_GOAL OF THE EXERCISE_: Copy out every line of text in each of the entries below, keeping the wording, spelling, and line order unchanged.

_THE DATA_:

Content starts

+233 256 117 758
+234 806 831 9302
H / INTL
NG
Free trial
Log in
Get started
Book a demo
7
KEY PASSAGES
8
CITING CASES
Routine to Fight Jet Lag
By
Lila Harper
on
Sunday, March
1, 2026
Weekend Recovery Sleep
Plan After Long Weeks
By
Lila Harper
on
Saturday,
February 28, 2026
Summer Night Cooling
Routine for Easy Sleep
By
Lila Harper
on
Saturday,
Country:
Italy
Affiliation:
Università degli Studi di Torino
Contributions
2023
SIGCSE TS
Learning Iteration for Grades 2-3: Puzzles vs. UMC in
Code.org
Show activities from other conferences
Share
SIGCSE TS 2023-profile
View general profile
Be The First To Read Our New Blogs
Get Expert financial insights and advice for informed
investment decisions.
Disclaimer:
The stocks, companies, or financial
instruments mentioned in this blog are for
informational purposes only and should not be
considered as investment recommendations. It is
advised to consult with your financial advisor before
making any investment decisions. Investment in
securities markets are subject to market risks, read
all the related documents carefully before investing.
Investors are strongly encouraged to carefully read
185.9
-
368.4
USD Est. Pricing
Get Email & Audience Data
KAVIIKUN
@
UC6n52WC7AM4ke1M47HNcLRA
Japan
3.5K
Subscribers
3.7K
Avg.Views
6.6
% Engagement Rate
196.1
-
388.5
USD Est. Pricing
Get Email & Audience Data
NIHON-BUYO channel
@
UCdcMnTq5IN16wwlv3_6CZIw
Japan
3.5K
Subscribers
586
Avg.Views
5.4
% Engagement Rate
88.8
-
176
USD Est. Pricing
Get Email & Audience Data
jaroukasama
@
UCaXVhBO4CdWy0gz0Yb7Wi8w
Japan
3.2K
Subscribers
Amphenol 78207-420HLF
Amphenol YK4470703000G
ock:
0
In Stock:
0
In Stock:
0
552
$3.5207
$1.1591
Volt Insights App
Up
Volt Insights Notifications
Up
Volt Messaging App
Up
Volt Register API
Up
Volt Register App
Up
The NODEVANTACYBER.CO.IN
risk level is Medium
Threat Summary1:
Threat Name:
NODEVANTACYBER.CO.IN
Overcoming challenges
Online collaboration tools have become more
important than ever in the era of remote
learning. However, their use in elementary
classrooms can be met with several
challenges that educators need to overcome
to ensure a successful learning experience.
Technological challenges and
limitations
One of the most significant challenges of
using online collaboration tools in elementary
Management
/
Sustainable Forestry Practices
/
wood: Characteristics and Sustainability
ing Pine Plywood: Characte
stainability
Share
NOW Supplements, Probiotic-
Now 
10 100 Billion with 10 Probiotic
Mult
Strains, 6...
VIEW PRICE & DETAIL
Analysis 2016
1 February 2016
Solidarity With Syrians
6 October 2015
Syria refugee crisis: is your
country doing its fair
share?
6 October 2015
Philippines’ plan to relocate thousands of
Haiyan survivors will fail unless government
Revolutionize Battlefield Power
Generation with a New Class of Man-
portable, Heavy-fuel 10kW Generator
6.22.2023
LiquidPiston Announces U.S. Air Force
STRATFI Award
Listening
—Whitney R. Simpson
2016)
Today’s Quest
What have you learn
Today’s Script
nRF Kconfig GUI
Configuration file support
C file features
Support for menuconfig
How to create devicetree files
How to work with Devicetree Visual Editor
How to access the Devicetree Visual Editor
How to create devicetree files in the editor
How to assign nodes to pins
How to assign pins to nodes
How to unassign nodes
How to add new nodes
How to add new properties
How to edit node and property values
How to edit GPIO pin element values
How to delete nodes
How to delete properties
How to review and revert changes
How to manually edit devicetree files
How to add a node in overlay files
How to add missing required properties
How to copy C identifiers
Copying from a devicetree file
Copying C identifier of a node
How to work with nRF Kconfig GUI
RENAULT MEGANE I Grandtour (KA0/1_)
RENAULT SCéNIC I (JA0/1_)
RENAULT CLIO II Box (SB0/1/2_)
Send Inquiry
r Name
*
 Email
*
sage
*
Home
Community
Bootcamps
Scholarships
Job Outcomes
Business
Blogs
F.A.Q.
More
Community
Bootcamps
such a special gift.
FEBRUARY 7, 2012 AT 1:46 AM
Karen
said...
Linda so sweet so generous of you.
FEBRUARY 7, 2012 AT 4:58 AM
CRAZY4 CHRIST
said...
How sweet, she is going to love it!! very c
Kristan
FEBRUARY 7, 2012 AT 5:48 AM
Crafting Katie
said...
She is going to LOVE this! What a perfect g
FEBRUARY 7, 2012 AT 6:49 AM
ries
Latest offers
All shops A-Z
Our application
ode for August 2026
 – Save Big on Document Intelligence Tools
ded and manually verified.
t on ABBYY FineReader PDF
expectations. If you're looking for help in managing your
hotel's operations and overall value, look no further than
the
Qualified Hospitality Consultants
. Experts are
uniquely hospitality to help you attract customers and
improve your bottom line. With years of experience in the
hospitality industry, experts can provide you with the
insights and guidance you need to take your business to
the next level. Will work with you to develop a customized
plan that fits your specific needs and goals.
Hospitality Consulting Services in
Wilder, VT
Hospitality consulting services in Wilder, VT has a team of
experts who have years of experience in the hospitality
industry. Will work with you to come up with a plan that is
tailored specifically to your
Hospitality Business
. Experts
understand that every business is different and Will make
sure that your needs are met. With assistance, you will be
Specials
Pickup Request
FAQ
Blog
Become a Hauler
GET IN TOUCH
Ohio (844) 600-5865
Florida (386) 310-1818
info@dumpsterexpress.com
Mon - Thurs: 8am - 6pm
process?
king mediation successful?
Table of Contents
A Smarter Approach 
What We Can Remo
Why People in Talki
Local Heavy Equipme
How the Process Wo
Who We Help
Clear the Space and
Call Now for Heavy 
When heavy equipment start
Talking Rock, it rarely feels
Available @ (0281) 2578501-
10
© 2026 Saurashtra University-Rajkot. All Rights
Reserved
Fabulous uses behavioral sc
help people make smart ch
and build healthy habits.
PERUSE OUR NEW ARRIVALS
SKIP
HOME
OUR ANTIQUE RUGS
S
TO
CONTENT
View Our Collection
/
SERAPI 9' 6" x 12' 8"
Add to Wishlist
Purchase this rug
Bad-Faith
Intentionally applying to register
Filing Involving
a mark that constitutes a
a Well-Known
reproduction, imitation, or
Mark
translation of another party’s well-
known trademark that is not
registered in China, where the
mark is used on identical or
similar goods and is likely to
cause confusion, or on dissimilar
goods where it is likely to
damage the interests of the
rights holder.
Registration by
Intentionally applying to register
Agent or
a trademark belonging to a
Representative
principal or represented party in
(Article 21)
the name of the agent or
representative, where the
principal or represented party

Content ends

_RESULT OF THE EXERCISE_:
+233 256 117 758
+234 806 831 9302
H / INTL
NG
Free trial
Log in
Get started
Book a demo
7
KEY PASSAGES
8
CITING CASES
Routine to Fight Jet Lag
By
Lila Harper
on
Sunday, March
1, 2026
Weekend Recovery Sleep
Plan After Long Weeks
By
Lila Harper
on
Saturday,
February 28, 2026
Summer Night Cooling
Routine for Easy Sleep
By
Lila Harper
on
Saturday,
Country:
Italy
Affiliation:
Università degli Studi di Torino
Contributions
2023
SIGCSE TS
Learning Iteration for Grades 2-3: Puzzles vs. UMC in
Code.org
Show activities from other conferences
Share
SIGCSE TS 2023-profile
View general profile
Be The First To Read Our New Blogs
Get Expert financial insights and advice for informed
investment decisions.
Disclaimer:
The stocks, companies, or financial
instruments mentioned in this blog are for
informational purposes only and should not be
considered as investment recommendations. It is
advised to consult with your financial advisor before
making any investment decisions. Investment in
securities markets are subject to market risks, read
all the related documents carefully before investing.
Investors are strongly encouraged to carefully read
185.9
-
368.4
USD Est. Pricing
Get Email & Audience Data
KAVIIKUN
@
UC6n52WC7AM4ke1M47HNcLRA
Japan
3.5K
Subscribers
3.7K
Avg.Views
6.6
% Engagement Rate
196.1
-
388.5
USD Est. Pricing
Get Email & Audience Data
NIHON-BUYO channel
@
UCdcMnTq5IN16wwlv3_6CZIw
Japan
3.5K
Subscribers
586
Avg.Views
5.4
% Engagement Rate
88.8
-
176
USD Est. Pricing
Get Email & Audience Data
jaroukasama
@
UCaXVhBO4CdWy0gz0Yb7Wi8w
Japan
3.2K
Subscribers
Amphenol 78207-420HLF
Amphenol YK4470703000G
ock:
0
In Stock:
0
In Stock:
0
552
$3.5207
$1.1591
Volt Insights App
Up
Volt Insights Notifications
Up
Volt Messaging App
Up
Volt Register API
Up
Volt Register App
Up
The NODEVANTACYBER.CO.IN
risk level is Medium
Threat Summary1:
Threat Name:
NODEVANTACYBER.CO.IN
Overcoming challenges
Online collaboration tools have become more
important than ever in the era of remote
learning. However, their use in elementary
classrooms can be met with several
challenges that educators need to overcome
to ensure a successful learning experience.
Technological challenges and
limitations
One of the most significant challenges of
using online collaboration tools in elementary
Management
/
Sustainable Forestry Practices
/
wood: Characteristics and Sustainability
ing Pine Plywood: Characte
stainability
Share
NOW Supplements, Probiotic-
Now 
10 100 Billion with 10 Probiotic
Mult
Strains, 6...
VIEW PRICE & DETAIL
Analysis 2016
1 February 2016
Solidarity With Syrians
6 October 2015
Syria refugee crisis: is your
country doing its fair
share?
6 October 2015
Philippines’ plan to relocate thousands of
Haiyan survivors will fail unless government
Revolutionize Battlefield Power
Generation with a New Class of Man-
portable, Heavy-fuel 10kW Generator
6.22.2023
LiquidPiston Announces U.S. Air Force
STRATFI Award
Listening
—Whitney R. Simpson
2016)
Today’s Quest
What have you learn
Today’s Script
nRF Kconfig GUI
Configuration file support
C file features
Support for menuconfig
How to create devicetree files
How to work with Devicetree Visual Editor
How to access the Devicetree Visual Editor
How to create devicetree files in the editor
How to assign nodes to pins
How to assign pins to nodes
How to unassign nodes
How to add new nodes
How to add new properties
How to edit node and property values
How to edit GPIO pin element values
How to delete nodes
How to delete properties
How to review and revert changes
How to manually edit devicetree files
How to add a node in overlay files
How to add missing required properties
How to copy C identifiers
Copying from a devicetree file
Copying C identifier of a node
How to work with nRF Kconfig GUI
RENAULT MEGANE I Grandtour (KA0/1_)
RENAULT SCéNIC I (JA0/1_)
RENAULT CLIO II Box (SB0/1/2_)
Send Inquiry
r Name
*
 Email
*
sage
*
Home
Community
Bootcamps
Scholarships
Job Outcomes
Business
Blogs
F.A.Q.
More
Community
Bootcamps
such a special gift.
FEBRUARY 7, 2012 AT 1:46 AM
Karen
said...
Linda so sweet so generous of you.
FEBRUARY 7, 2012 AT 4:58 AM
CRAZY4 CHRIST
said...
How sweet, she is going to love it!! very c
Kristan
FEBRUARY 7, 2012 AT 5:48 AM
Crafting Katie
said...
She is going to LOVE this! What a perfect g
FEBRUARY 7, 2012 AT 6:49 AM
ries
Latest offers
All shops A-Z
Our application
ode for August 2026
 – Save Big on Document Intelligence Tools
ded and manually verified.
t on ABBYY FineReader PDF
expectations. If you're looking for help in managing your
hotel's operations and overall value, look no further than
the
Qualified Hospitality Consultants
. Experts are
uniquely hospitality to help you attract customers and
improve your bottom line. With years of experience in the
hospitality industry, experts can provide you with the
insights and guidance you need to take your business to
the next level. Will work with you to develop a customized
plan that fits your specific needs and goals.
Hospitality Consulting Services in
Wilder, VT
Hospitality consulting services in Wilder, VT has a team of
experts who have years of experience in the hospitality
industry. Will work with you to come up with a plan that is
tailored specifically to your
Hospitality Business
. Experts
understand that every business is different and Will make
sure that your needs are met. With assistance, you will be
Specials
Pickup Request
FAQ
Blog
Become a Hauler
GET IN TOUCH
Ohio (844) 600-5865
Florida (386) 310-1818
info@dumpsterexpress.com
Mon - Thurs: 8am - 6pm
process?
king mediation successful?
Table of Contents
A Smarter Approach 
What We Can Remo
Why People in Talki
Local Heavy Equipme
How the Process Wo
Who We Help
Clear the Space and
Call Now for Heavy 
When heavy equipment start
Talking Rock, it rarely feels
Available @ (0281) 2578501-
10
© 2026 Saurashtra University-Rajkot. All Rights
Reserved
Fabulous uses behavioral sc
help people make smart ch
and build healthy habits.
PERUSE OUR NEW ARRIVALS
SKIP
HOME
OUR ANTIQUE RUGS
S
TO
CONTENT
View Our Collection
/
SERAPI 9' 6" x 12' 8"
Add to Wishlist
Purchase this rug
Bad-Faith
Intentionally applying to register
Filing Involving
a mark that constitutes a
a Well-Known
reproduction, imitation, or
Mark
translation of another party’s well-
known trademark that is not
registered in China, where the
mark is used on identical or
similar goods and is likely to
cause confusion, or on dissimilar
goods where it is likely to
damage the interests of the
rights holder.
Registration by
Intentionally applying to register
Agent or
a trademark belonging to a
Representative
principal or represented party in
(Article 21)
the name of the agent or
representative, where the
principal or represented party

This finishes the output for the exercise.